For more details on the commands used below, see the pages for estimating SNP Heritability, Heritability Enrichments, Genetic Correlations or the selection-related parameter alpha.
_ _ _ _ _ _ _ _ _ _ _ _ _ _ _ _ _ _ _ _ _ _ _ _ _ _ _ _ _ _ _ _ _ _ _ _ _ _ _ _ _ _ _ _ _ _
Obtain and extract the GBR, HapMap3 versions of tagging files
wget https://genetics.ghpc.au.dk/doug/ldak.thin.hapmap.gbr.tagging.gz
wget https://genetics.ghpc.au.dk/doug/bld.ldak.hapmap.gbr.tagging.gz
wget https://genetics.ghpc.au.dk/doug/bld.ldak.lite.alpha.hapmap.gbr.tagging.gz
gunzip ldak.thin.hapmap.gbr.tagging.gz
gunzip bld.ldak.hapmap.gbr.tagging.gz
gunzip bld.ldak.lite.alpha.hapmap.gbr.tagging.gz
To use the BLD-LDAK-Lite+Alpha tagging file, we must also download the list of alpha values
wget https://www.dropbox.com/s/o7xphugm4mln9xa/pow.txt
_ _ _ _ _ _ _ _ _ _ _ _ _ _ _ _ _ _ _ _ _ _ _ _
First we estimate SNP heritability and heritability enrichments using the BLD-LDAK Model tagging file (as per our Recommendations, we assume no confounding bias). It is necessary to add --check-sums NO because the height summary statistics do not contain all the SNPs in the tagging file.

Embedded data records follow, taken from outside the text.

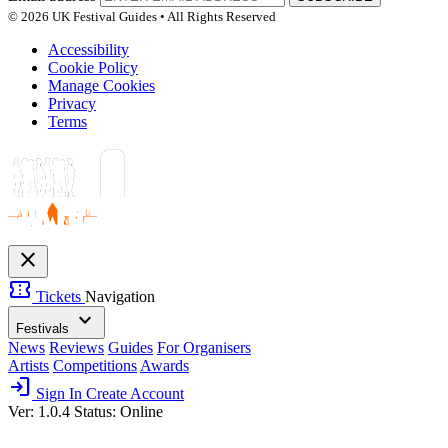
© 2026 UK Festival Guides • All Rights Reserved
Accessibility
Cookie Policy
Manage Cookies
Privacy
Terms
close
confirmation_number
Tickets
Navigation
expand_more
Festivals
News
Reviews
Guides
For Organisers
Artists
Competitions
Awards
login
Sign In
Create Account
Ver: 1.0.4
Status: Online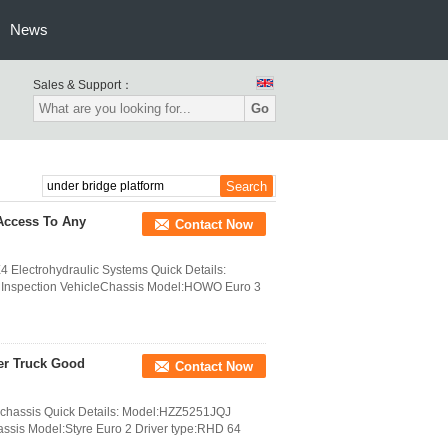
News
Sales & Support：
Go
Access To Any
Contact Now
4 Electrohydraulic Systems Quick Details:
 Inspection VehicleChassis Model:HOWO Euro 3
er Truck Good
Contact Now
4 chassis Quick Details: Model:HZZ5251JQJ
assis Model:Styre Euro 2 Driver type:RHD 64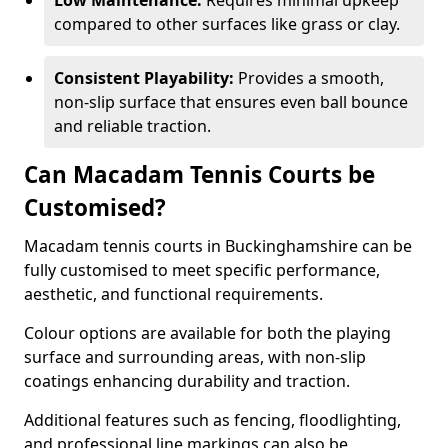
Low Maintenance:
Requires minimal upkeep
compared to other surfaces like grass or clay.
Consistent Playability:
Provides a smooth,
non-slip surface that ensures even ball bounce
and reliable traction.
Can Macadam Tennis Courts be
Customised?
Macadam tennis courts in Buckinghamshire can be
fully customised to meet specific performance,
aesthetic, and functional requirements.
Colour options are available for both the playing
surface and surrounding areas, with non-slip
coatings enhancing durability and traction.
Additional features such as fencing, floodlighting,
and professional line markings can also be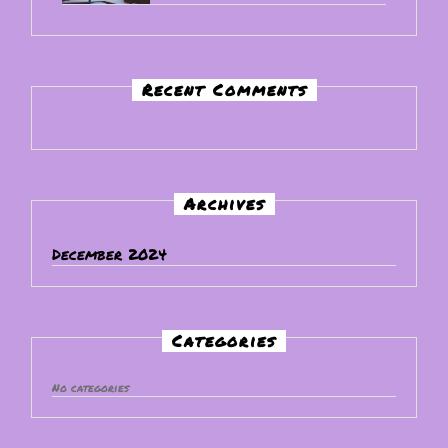
Recent Comments
Archives
December 2024
Categories
No categories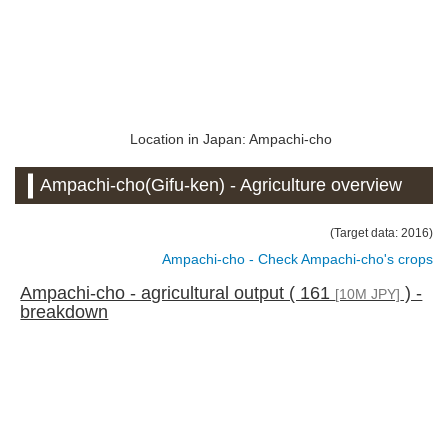
Location in Japan: Ampachi-cho
Ampachi-cho(Gifu-ken) - Agriculture overview
(Target data: 2016)
Ampachi-cho - Check Ampachi-cho's crops
Ampachi-cho - agricultural output ( 161
) -
[10M JPY]
breakdown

./ldak.out --sum-hers height --summary height.txt --tagfile bld.ldak.hapmap.gbr.tagging --check-sums NO
The screen output tells us that we have summary statistics for 1,066,353 of the 1,168,975 SNPs (i.e., about 91%, so more than enough). The estimates of SNP heritability are saved in height.hers, while the estimates of enrichment are in height.enrich. These tell us, for example, that the estimated (total) SNP heritability is 0.56 (SD 0.01), and that the first category (which BLD-LDAK Annotations tells us corresponds to coding SNPs) is 5.9X enriched (SD 0.6).
_ _ _ _ _ _ _ _ _ _ _ _ _ _ _ _ _ _ _ _ _ _ _ _
Now we estimate genetic correlation between height and neuroticism using the LDAK-Thin Model (this is the only scenario we recommend allowing for confounding bias, which LDAK does by default)

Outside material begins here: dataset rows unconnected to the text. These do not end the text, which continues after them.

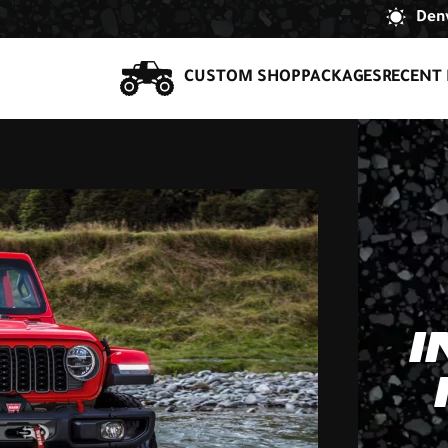
Denv
CUSTOM SHOP
PACKAGES
RECENT 
I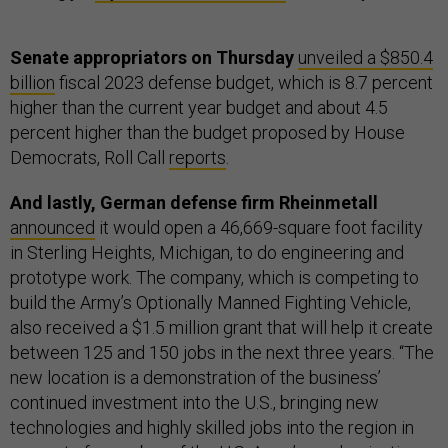
Senate appropriators on Thursday
unveiled a $850.4
billion
fiscal 2023 defense budget, which is 8.7 percent
higher than the current year budget and about 4.5
percent higher than the budget proposed by House
Democrats, Roll Call
reports
.
And lastly, German defense firm Rheinmetall
announced
it would open a 46,669-square foot facility
in Sterling Heights, Michigan, to do engineering and
prototype work. The company, which is competing to
build the Army’s Optionally Manned Fighting Vehicle,
also received a $1.5 million grant that will help it create
between 125 and 150 jobs in the next three years. “The
new location is a demonstration of the business’
continued investment into the U.S., bringing new
technologies and highly skilled jobs into the region in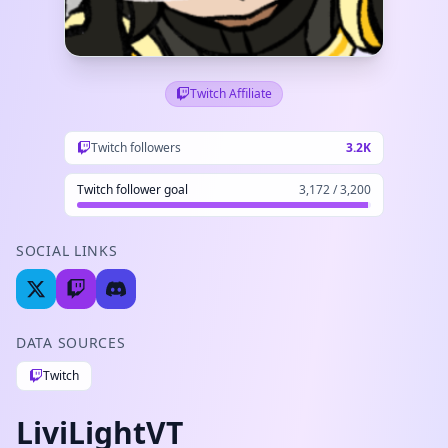
Twitch Affiliate
Twitch followers
3.2K
Twitch follower goal
3,172 / 3,200
SOCIAL LINKS
DATA SOURCES
Twitch
LiviLightVT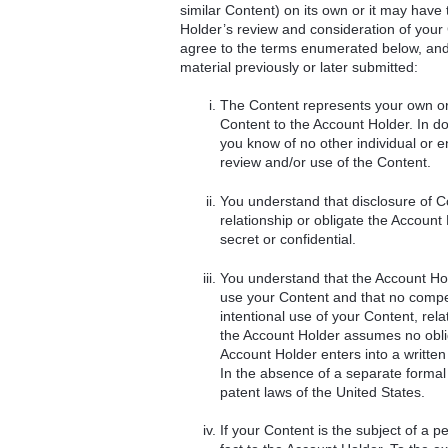
similar Content) on its own or it may have 
Holder’s review and consideration of you
agree to the terms enumerated below, and f
material previously or later submitted:
The Content represents your own ori
Content to the Account Holder. In doi
you know of no other individual or e
review and/or use of the Content.
You understand that disclosure of Co
relationship or obligate the Account 
secret or confidential.
You understand that the Account Hold
use your Content and that no compen
intentional use of your Content, rel
the Account Holder assumes no oblig
Account Holder enters into a written
In the absence of a separate formal c
patent laws of the United States.
If your Content is the subject of a p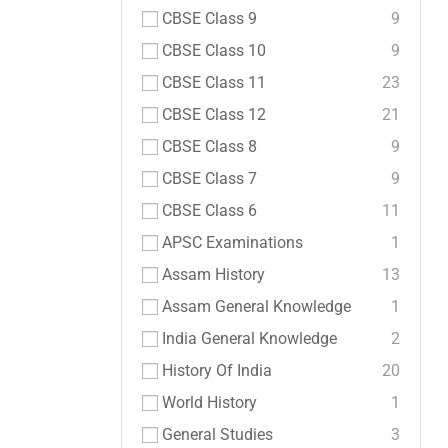
CBSE Class 9
9
CBSE Class 10
9
CBSE Class 11
23
CBSE Class 12
21
CBSE Class 8
9
CBSE Class 7
9
CBSE Class 6
11
APSC Examinations
1
Assam History
13
Assam General Knowledge
1
India General Knowledge
2
History Of India
20
World History
1
General Studies
3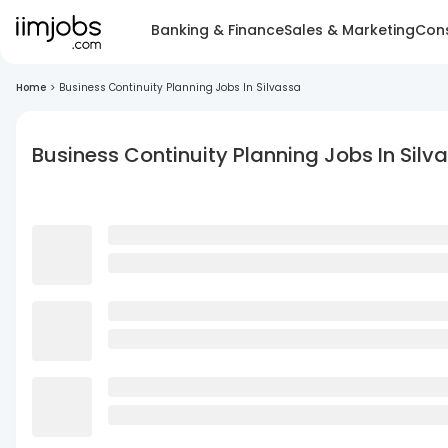
Banking & Finance
Sales & Marketing
Cons
Home
>
Business Continuity Planning Jobs In Silvassa
Business Continuity Planning Jobs In Silv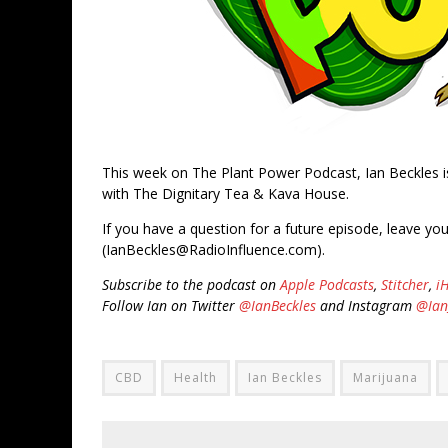
This week on The Plant Power Podcast, Ian Beckles 
with The Dignitary Tea & Kava House.
If you have a question for a future episode, leave yo
(IanBeckles@RadioInfluence.com).
Subscribe to the podcast on
Apple Podcasts
,
Stitcher
,
i
Follow Ian on Twitter
@IanBeckles
and Instagram
@Ian
CBD
Health
Ian Beckles
Marijuana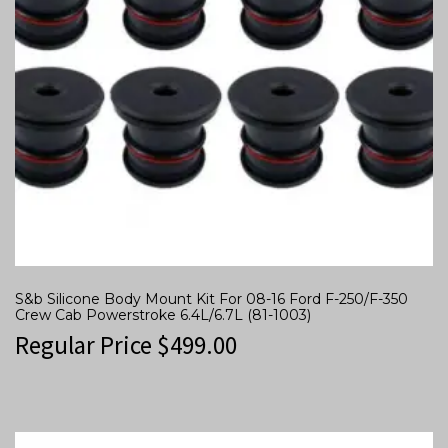
S&b Silicone Body Mount Kit For 08-16 Ford F-250/F-350
Crew Cab Powerstroke 6.4L/6.7L (81-1003)
Regular Price
$
499.00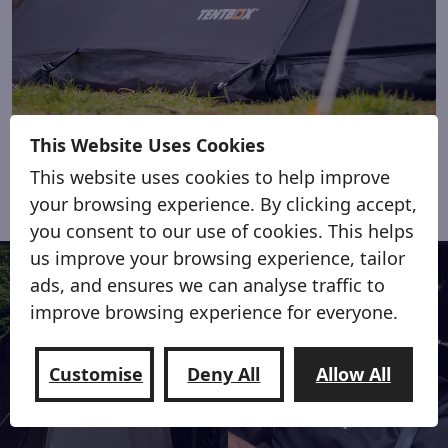
Shade from hot sun or light showers
This Website Uses Cookies
This website uses cookies to help improve
your browsing experience. By clicking accept,
you consent to our use of cookies. This helps
us improve your browsing experience, tailor
ads, and ensures we can analyse traffic to
improve browsing experience for everyone.
Customise
Deny All
Allow All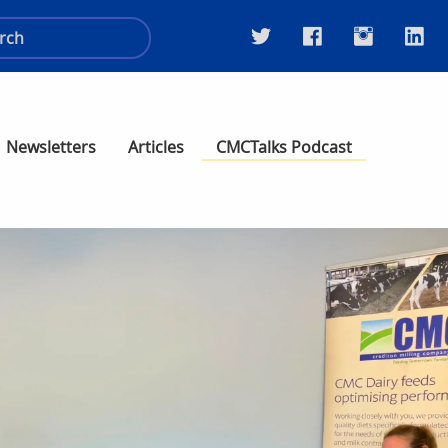
Newsletters
Articles
CMCTalks Podcast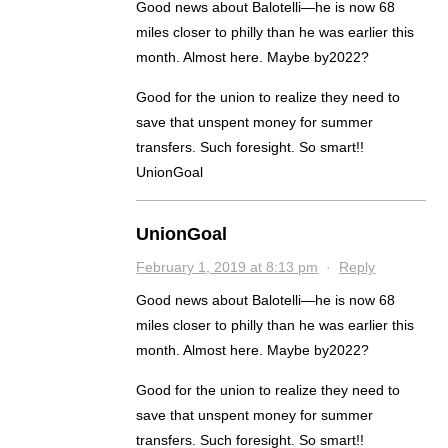
Good news about Balotelli—he is now 68
miles closer to philly than he was earlier this
month. Almost here. Maybe by2022?
Good for the union to realize they need to
save that unspent money for summer
transfers. Such foresight. So smart!!
UnionGoal
UnionGoal
February 1, 2019 at 8:13 pm
·
Reply
Good news about Balotelli—he is now 68
miles closer to philly than he was earlier this
month. Almost here. Maybe by2022?
Good for the union to realize they need to
save that unspent money for summer
transfers. Such foresight. So smart!!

./ldak.out --sum-cors height.neur --summary height.txt --summary2 neur.txt --tagfile ldak.thin.hapmap.gbr.tagging --check-sums NO
The estimated genetic correlation is -0.06 (SD 0.02), saved in height.neur.cors.
_ _ _ _ _ _ _ _ _ _ _ _ _ _ _ _ _ _ _ _ _ _ _ _
Finally we estimate alpha (the same as when estimating SNP heritability or heritability enrichments, we recommend assuming no confounding bias)
./ldak.out --sum-hers height2 --summary height.txt --tagfile bld.ldak.lite.alpha.hapmap.gbr.tagging --divisions 7 --powerfile pow.txt --check-sums NO
The estimate of alpha is -0.33 (SD 0.03), saved in height2.power.